Required work
Each line from the one containing "Manganês (mg)" through the end of the data is to be written out exactly, and nothing more.

= = =

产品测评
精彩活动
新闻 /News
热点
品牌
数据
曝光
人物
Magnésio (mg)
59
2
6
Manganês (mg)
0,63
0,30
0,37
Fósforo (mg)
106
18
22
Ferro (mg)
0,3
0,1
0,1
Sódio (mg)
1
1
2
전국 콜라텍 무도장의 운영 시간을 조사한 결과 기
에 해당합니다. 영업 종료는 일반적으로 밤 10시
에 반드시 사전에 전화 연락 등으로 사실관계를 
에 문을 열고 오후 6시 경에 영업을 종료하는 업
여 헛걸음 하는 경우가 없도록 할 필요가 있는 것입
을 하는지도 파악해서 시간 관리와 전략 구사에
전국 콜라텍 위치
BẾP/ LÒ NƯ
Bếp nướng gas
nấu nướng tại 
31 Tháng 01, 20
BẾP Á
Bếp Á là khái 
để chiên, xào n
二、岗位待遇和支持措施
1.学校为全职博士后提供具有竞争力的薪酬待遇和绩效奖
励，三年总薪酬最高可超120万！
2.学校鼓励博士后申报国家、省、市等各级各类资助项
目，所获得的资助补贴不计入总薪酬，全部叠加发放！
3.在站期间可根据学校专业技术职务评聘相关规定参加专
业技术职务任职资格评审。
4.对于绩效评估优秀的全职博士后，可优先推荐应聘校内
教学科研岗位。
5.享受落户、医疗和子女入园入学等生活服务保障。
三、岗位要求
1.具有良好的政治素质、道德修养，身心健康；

= = =

Expected answer
Manganês (mg)
0,63
0,30
0,37
Fósforo (mg)
106
18
22
Ferro (mg)
0,3
0,1
0,1
Sódio (mg)
1
1
2
전국 콜라텍 무도장의 운영 시간을 조사한 결과 기
에 해당합니다. 영업 종료는 일반적으로 밤 10시
에 반드시 사전에 전화 연락 등으로 사실관계를 
에 문을 열고 오후 6시 경에 영업을 종료하는 업
여 헛걸음 하는 경우가 없도록 할 필요가 있는 것입
을 하는지도 파악해서 시간 관리와 전략 구사에
전국 콜라텍 위치
BẾP/ LÒ NƯ
Bếp nướng gas
nấu nướng tại 
31 Tháng 01, 20
BẾP Á
Bếp Á là khái 
để chiên, xào n
二、岗位待遇和支持措施
1.学校为全职博士后提供具有竞争力的薪酬待遇和绩效奖
励，三年总薪酬最高可超120万！
2.学校鼓励博士后申报国家、省、市等各级各类资助项
目，所获得的资助补贴不计入总薪酬，全部叠加发放！
3.在站期间可根据学校专业技术职务评聘相关规定参加专
业技术职务任职资格评审。
4.对于绩效评估优秀的全职博士后，可优先推荐应聘校内
教学科研岗位。
5.享受落户、医疗和子女入园入学等生活服务保障。
三、岗位要求
1.具有良好的政治素质、道德修养，身心健康；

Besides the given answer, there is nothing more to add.